Social Security Survivor Benefits and Delayed Benefits

A reader from Kentucky wonders if he can claim a Social Security survivor benefit while delaying his own benefit to age 70.


“I have two wives who have died. I am 68. Can I suspend my Social Security retirement benefit to let it grow 8% a year until I reach age 70? And as this is happening, can I collect widower benefits under my higher-earning deceased wife? Then, at 70, collect my own benefits again, but in their increased amount?”


We often mention that the pool of funds at Social Security for your retirement benefit (as well as spousal and auxiliary benefits) is separate from the pool of funds for widow/widower benefits. These are usually called survivor benefits.


That fact allows you to select which pool you draw from when you have eligibility to claim out of either pool, leaving the other claim untriggered. And there are specific strategies where you can take advantage of that fact and claim one and then later claim the other.


But your case has a problem. Once you have claimed your benefit, suspending the benefit doesn’t change the fact that your benefit is claimed.
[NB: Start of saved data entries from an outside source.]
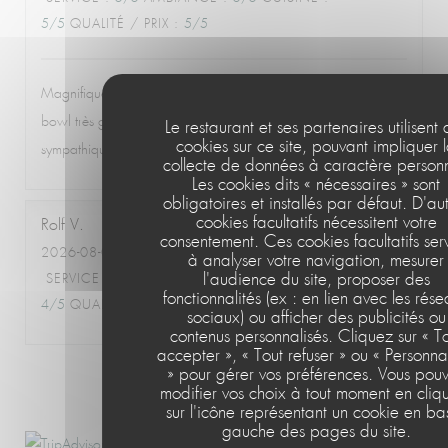
5
/5
QUALITÉ / PRIX
:
5
/5
Magnifique vue depuis la terrasse, plats délicieux (poulpe,
bowl très généreux en thon tataki, desserts...), équipe
Le restaurant et ses partenaires utilisent
cookies sur ce site, pouvant impliquer 
sympathique. Nous avons passé un très bon moment.
collecte de données à caractère personn
Les cookies dits « nécessaires » sont
obligatoires et installés par défaut. D'au
cookies facultatifs nécessitent votre
Rolf
V
consentement. Ces cookies facultatifs ser
2026-08-05
- 19:30 - COUVERTS 2
à analyser votre navigation, mesurer
l'audience du site, proposer des
SERVICE
:
5
/5
AMBIANCE
:
5
/5
CUISINE
:
fonctionnalités (ex : en lien avec les rés
4
/5
QUALITÉ / PRIX
:
4
/5
sociaux) ou afficher des publicités ou
contenus personnalisés. Cliquez sur « T
accepter », « Tout refuser » ou « Personna
» pour gérer vos préférences. Vous pou
1
2
3
modifier vos choix à tout moment en cliq
sur l'icône représentant un cookie en ba
gauche des pages du site.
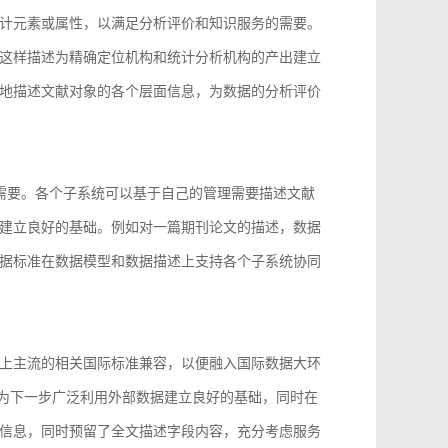
计元素或属性，以满足分析评价和知识服务的需要。
这样描述为精确定位机构和统计分析机构的产出建立
地描述文献对象的各个层面信息，为数据的分析评价
的需要。各个子系统可以基于自己的管理需要描述文献
建立良好的基础。例如对一篇期刊论文的描述，数据
据标准在数据模型和数据描述上支持各个子系统协同
上主流的相关国际标准兼容，以便融入国际数据大环
96等，为下一步广泛利用外部数据建立良好的基础，同时在
信息，同时预留了全文描述字段内容，充分考虑服务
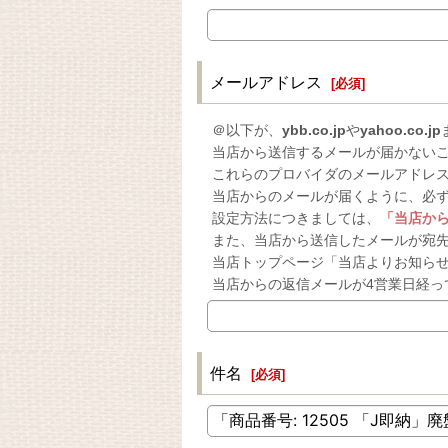
メールアドレス
[
必須
]
＠以下が、
ybb.co.jp
や
yahoo.co.jp
当店から送信するメールが届かない
これらのプロバイダのメールアドレ
当店からのメールが届くように、必
設定方法につきましては、
「当店か
また、当店から送信したメールが宛
当店トップページ「当店よりお知ら
当店からの返信メールが4営業日経っ
件名
[
必須
]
People envision it as if they’ve “stopped” their claim. And they haven’t.


From what I understand, you have started your benefit and would like to suspend it. You are past your Full Retirement Age, so you have the right to suspend. Your thought is that you will trigger your widower benefit. Then, when you turn your benefit back on later, Social Security will give you the delayed retirement credits earned during that time of suspension.


The problem is that you’re still technically considered to be collecting during the suspension. Social Security is just not sending you the money. It’s more like you’ve pressed the pause button. Instead of stopping your benefit, it’s still being “paid” to you in the background, and they’re simply withholding the payment. And then, when you turn it back on, they’re going to say, “Well, if you’ll let us keep what we held in pause, we’ll give you delayed retirement credits instead.”
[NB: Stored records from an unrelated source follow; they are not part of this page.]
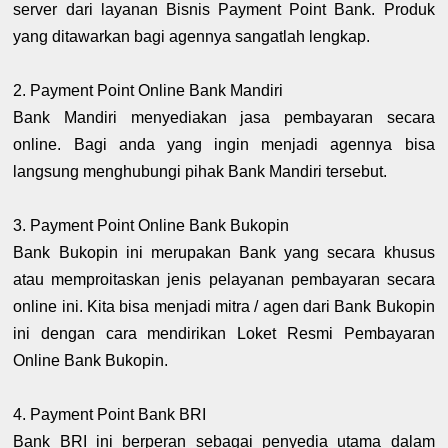
server dari layanan Bisnis Payment Point Bank. Produk
yang ditawarkan bagi agennya sangatlah lengkap.
2. Payment Point Online Bank Mandiri
Bank Mandiri menyediakan jasa pembayaran secara
online. Bagi anda yang ingin menjadi agennya bisa
langsung menghubungi pihak Bank Mandiri tersebut.
3. Payment Point Online Bank Bukopin
Bank Bukopin ini merupakan Bank yang secara khusus
atau memproitaskan jenis pelayanan pembayaran secara
online ini. Kita bisa menjadi mitra / agen dari Bank Bukopin
ini dengan cara mendirikan Loket Resmi Pembayaran
Online Bank Bukopin.
4. Payment Point Bank BRI
Bank BRI ini berperan sebagai penyedia utama dalam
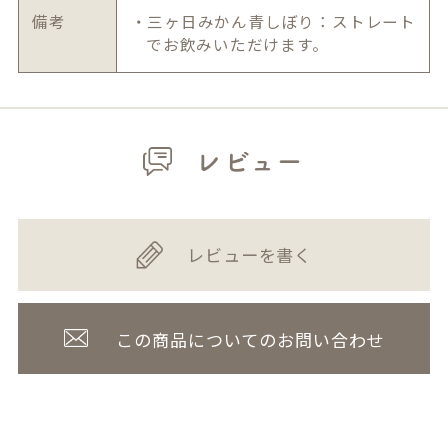
備考
・三ヶ日みかん青しぼり：ストレート
でお飲みいただけます。
レビュー
レビューを書く
この商品についてのお問い合わせ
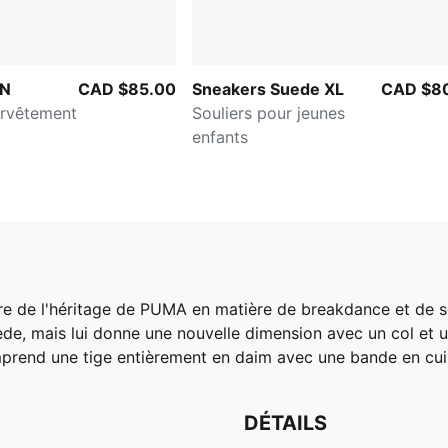
ON
CAD $85.00
Sneakers Suede XL
CAD $8
urvêtement
Souliers pour jeunes
enfants
ire de l'héritage de PUMA en matière de breakdance et de so
e, mais lui donne une nouvelle dimension avec un col et 
mprend une tige entièrement en daim avec une bande en cui
DÉTAILS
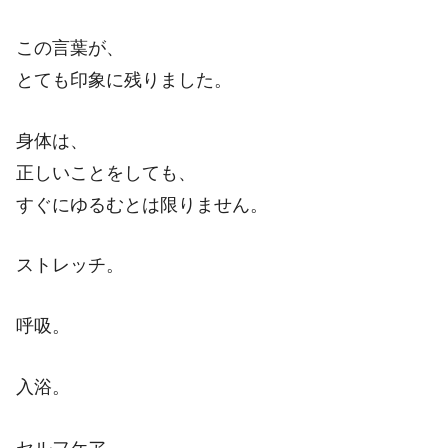
この言葉が、
とても印象に残りました。
身体は、
正しいことをしても、
すぐにゆるむとは限りません。
ストレッチ。
呼吸。
入浴。
セルフケア。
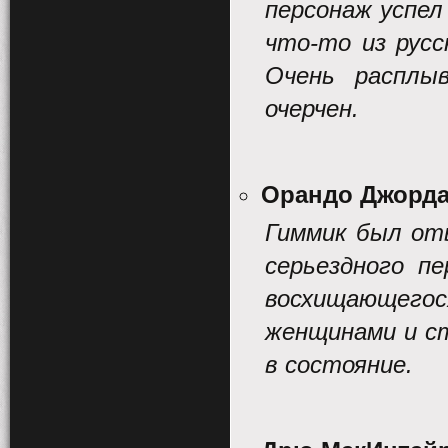
персонаж успел
что-то из русс
Очень расплы
очерчен.
Орандо Джорда
Гиммик был оты
серьездного п
восхищающего
женщинами и с
в состояние.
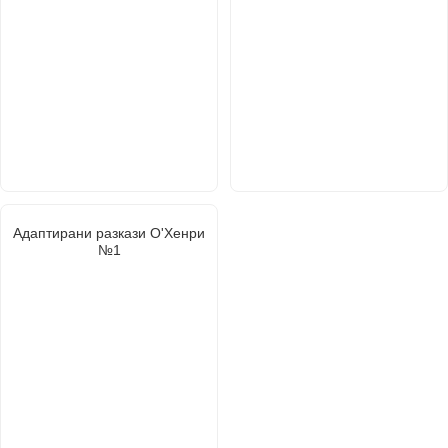
Адаптирани разкази О'Хенри
№1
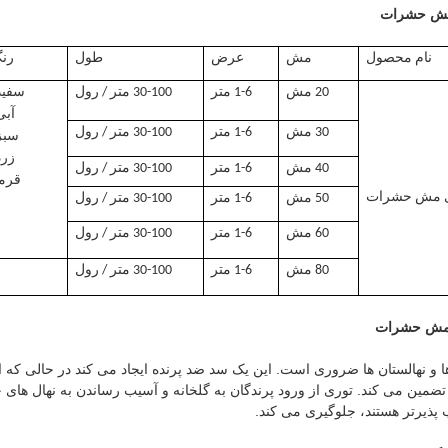
مش حشرات
نام محصول
مش
عرض
طول
رن
20 مش
1-6 متر
30-100 متر / رول
سفید
آبی
30 مش
1-6 متر
30-100 متر / رول
سبز
زرد
40 مش
1-6 متر
30-100 متر / رول
قرم
 مش حشرات
50 مش
1-6 متر
30-100 متر / رول
60 مش
1-6 متر
30-100 متر / رول
80 مش
1-6 متر
30-100 متر / رول
 مش حشرات
ا و نهالستان ها ضروری است. این یک سد ضد پرنده ایجاد می کند در حالی که ا
ضمین می کند. توری از ورود پرندگان به گلخانه و آسیب رساندن به نهال های ج
 پذیرتر هستند، جلوگیری می کند.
The result is your inability to collect a widow/widower benefit while your original claim is in suspension. They’ll pay you one or the other. You can switch from one to another, but if the widow benefit is higher than your own benefit, they’ll pay you that since you’ll have switched. You won’t be in suspension anymore, and you won’t get the delayed retirement credits.


So it’s a bummer of a rule – and it can happen. On the other hand, if you know before claiming that you have access to both pools – the survivor benefit and your own benefit -- then you can play this strategy game of “which one should I claim first and when should I switch to the other one?”


In short, once you claim your own benefit, you’ve painted yourself into a corner. You can switch later, but that switching mechanism doesn’t allow your benefit to grow in the background until you turn it back on.


The only exception is if it has been less than one year since you claimed your benefit. If so, you could withdraw your application, and your strategy would work. You would have to pay back all the benefits you have received, then choose the survivor benefit.


At that point, the system will treat you as if you had never claimed your own benefit in the first place, and you could accrue the delayed retirement credits until you switch to your own.


If you were to pursue this strategy, you could make a retroactive application for your survivor benefit to replace a bit of the money you lost paying back your own retirement benefits. You would have to crunch the numbers to see if this makes financial sense, but it is one option. Otherwise – unfortunately – the strategy you propose will not work.